(Consignes)
[A] Réécrivez le passage de l'extrait sur l'assurance maladie compris entre "Enfin, le rapport" et "milliards de francs.", inclus, en remplaçant "le rapport La Martinière" par "ce rapport".
[B] Résumez l'extrait sur l'assurance maladie en deux phrases.

Il recommande que toute modification entraînant un élargissement d'assiette du prélèvement social s'accompagne d'une rééducation à due concurrence des cotisations, recommandation que fait mieux que respecter le gouvernement dans la mesure où la mesure envisagée par le présent projet de loi procurera aux actifs un gain de pouvoir d'achat, et de ne pas envisager la déductibilité de la nouvelle CSG avant l'achèvement de la montée en puissance du nouveau prélèvement maladie, souhait que n'a pas suivi le gouvernement.
Enfin, le rapport La Martinière évoque les conséquences de l'institution d'une assurance maladie universelle dur les finances départementale. Il estime, comme votre commission, qu'elle doit faire disparaître la prise en charge par les départements de certaines cotisations d'assurance personnelle, d'un montant de 3 milliards de francs.
Cette disparition conduira aussi nécessairement votre commission à s'interroger sur la nécessité de maintenir les compétences départementales en matière de prévention sanitaire.
c) La fixation d'un objectif national de dépenses d'assurance maladie
La loi organique n° 96-646 du 22 juillet 1996 a prévu, en son article premier, que chaque année, la loi de financement de la sécurité sociale fixe, pour l'ensemble des régimes obligatoires de base, l'objectif national de dépenses d'assurance maladie.

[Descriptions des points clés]
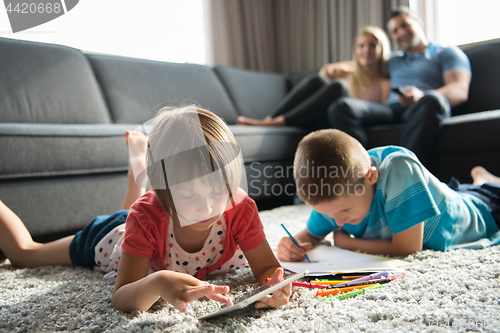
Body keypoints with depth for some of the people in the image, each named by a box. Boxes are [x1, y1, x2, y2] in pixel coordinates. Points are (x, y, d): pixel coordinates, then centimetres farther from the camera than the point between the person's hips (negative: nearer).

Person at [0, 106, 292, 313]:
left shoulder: (240, 208, -36)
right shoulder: (147, 214, -43)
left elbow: (267, 268, -29)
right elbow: (120, 299, -43)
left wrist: (275, 284, -54)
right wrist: (157, 284, -66)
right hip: (112, 237, -2)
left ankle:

(Réponses)
[A]
Enfin, ce rapport évoque les conséquences de l'institution d'une assurance maladie universelle dur les finances départementale. Il estime, comme votre commission, qu'elle doit faire disparaître la prise en charge par les départements de certaines cotisations d'assurance personnelle, d'un montant de 3 milliards de francs.

[B] Le rapport La Martinière estime, comme la commission, que l'assurance maladie universelle doit faire disparaître la prise en charge par les départements de certaines cotisations d'assurance personnelle, d'un montant de 3 milliards de francs, ce qui conduira la commission à s'interroger sur le maintien des compétences départementales en prévention sanitaire. La loi organique du 22 juillet 1996 prévoit que chaque année, la loi de financement de la sécurité sociale fixe l'objectif national de dépenses d'assurance maladie pour l'ensemble des régimes obligatoires de base.